A capacitor can hold enough charge to power led for noticable amount of time even if powered for a brief moment, no logic needed

squarefoot 15 hours ago | parent | next [-]

I don't think they would waste a high value capacitor just to keep a led lit for longer, also a led directly lit by a capacitor would be noticeable by slowly dimming when the capacitor discharges. It's more likely that the signal driving the led comes out of a monostable implemented in code: pin_on() drives the led on; pin_off() waits n secs then drives the led off.

altairprime 11 hours ago | parent | next [-]

This is Apple, so that assertion isn’t guaranteed valid like it would be for non-enterprise HP or Lenovo. They absolutely would invest in a capacitor if that’s what it takes, as they are maximally focused on camera privacy concerns and have made a point of that in their security marketing over time; or else they wouldn’t be allowing hardware security engineers to brag about it, much less talk publicly about it, at all.

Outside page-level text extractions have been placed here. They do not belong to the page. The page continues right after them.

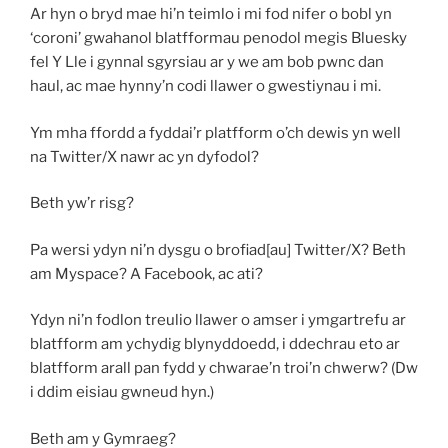
Ar hyn o bryd mae hi’n teimlo i mi fod nifer o bobl yn
‘coroni’ gwahanol blatfformau penodol megis Bluesky
fel Y Lle i gynnal sgyrsiau ar y we am bob pwnc dan
haul, ac mae hynny’n codi llawer o gwestiynau i mi.
Ym mha ffordd a fyddai’r platfform o’ch dewis yn well
na Twitter/X nawr ac yn dyfodol?
Beth yw’r risg?
Pa wersi ydyn ni’n dysgu o brofiad[au] Twitter/X? Beth
am Myspace? A Facebook, ac ati?
Ydyn ni’n fodlon treulio llawer o amser i ymgartrefu ar
blatfform am ychydig blynyddoedd, i ddechrau eto ar
blatfform arall pan fydd y chwarae’n troi’n chwerw? (Dw
i ddim eisiau gwneud hyn.)
Beth am y Gymraeg?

EDIT: It’s not just a capacitor, it’s a full custom chip, that can’t be software-modified, that keeps the light on for 3 seconds. https://news.ycombinator.com/item?id=42260379

12 hours ago | parent | prev [-]
[deleted]
HeyLaughingBoy 10 hours ago | parent | prev | next [-]

Logic on an already existing ASIC is going to be cheaper than a capacitor.

MrDrMcCoy 6 hours ago | parent [-]

This is counter-intuitive enough to warrant further explanation.

ale42 3 hours ago | parent [-]

If you are designing an ASIC for the camera, you can include all the required logic gates to control the LED for a cost that is close to zero. It wouldn't impact the production cost of the ASIC, whereas a capacitor is an additional item in the BOM (and to be charged it requires current, more than the LED, so the driver in the IC must be bigger).

RA2lover 16 hours ago | parent | prev [-]

The trick is to keep using the camera until that capacitor is discharged. I'm pretty sure most cameras can run at voltages below a LED's forward voltage nowadays.